-- begin Text extract --

The Paradox of Self-Publication

Originally posted 2/10/14 on TheEvolutionOfHuman.com, the precursor to HLGTW.com

After writing a couple chapters of TEOH, I am using early 2014 to set up this website and study the world of publishers, promotion, and self-publication.  Chapter 1 of my book discusses the fast-changing pace of lifestyle and technology in the 21st century.  I have found that the publishing world is caught up in sea changes too.  I started writing TEOH in 2009.  The blogosphere was already well-established but still fairly new and growing quickly.  It also happened to be right at the beginning of the e-book revolution.  The Kindle was launched in 2007, the Nook in 2009 and the iPad in 2010.  The growth of E-book sales has been so dramatic in this decade that some experts are wondering which quarter it will be now when e-book sales overtake the market share of print books.  What does all this mean for a small-time writer?

-- end Text extract --

= Brief 1 =
Decide whether each statement agrees with the self-publication post, answering yes or no and quoting the words that decide it: (a) The writer began writing TEOH in 2009. (b) The Nook came out before the Kindle. (c) The post first appeared on HLGTW.com.
= Brief 2 =
Please output the part of the self-publication post starting at "After writing a" and ending at "a small-time writer?".

-- begin Supplied material --

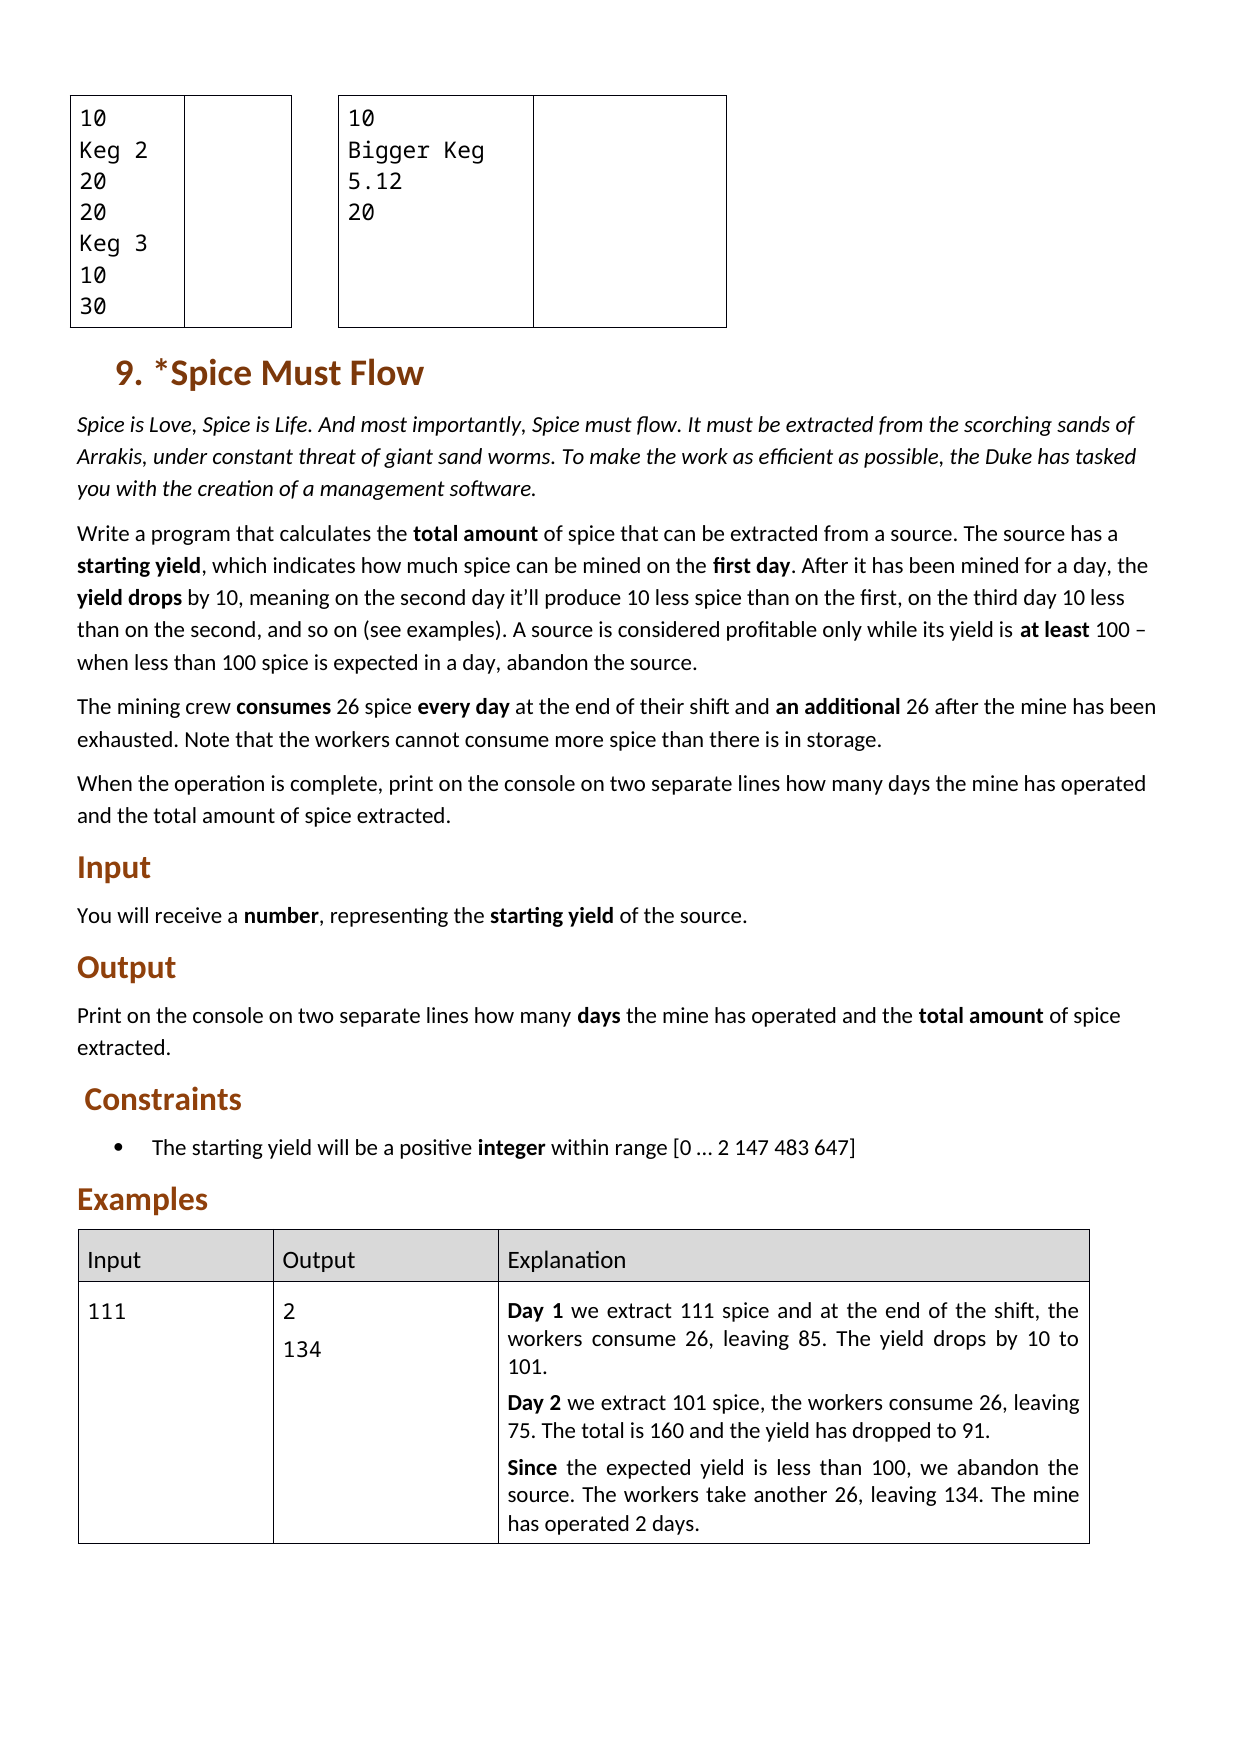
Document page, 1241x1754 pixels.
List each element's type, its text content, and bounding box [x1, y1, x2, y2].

-- end Supplied material --

= Exercise output 1 =
(a) Yes: "I started writing TEOH in 2009."
(b) No: "The Kindle was launched in 2007, the Nook in 2009"
(c) No: "Originally posted 2/10/14 on TheEvolutionOfHuman.com, the precursor to HLGTW.com"

= Exercise output 2 =
After writing a couple chapters of TEOH, I am using early 2014 to set up this website and study the world of publishers, promotion, and self-publication.  Chapter 1 of my book discusses the fast-changing pace of lifestyle and technology in the 21st century.  I have found that the publishing world is caught up in sea changes too.  I started writing TEOH in 2009.  The blogosphere was already well-established but still fairly new and growing quickly.  It also happened to be right at the beginning of the e-book revolution.  The Kindle was launched in 2007, the Nook in 2009 and the iPad in 2010.  The growth of E-book sales has been so dramatic in this decade that some experts are wondering which quarter it will be now when e-book sales overtake the market share of print books.  What does all this mean for a small-time writer?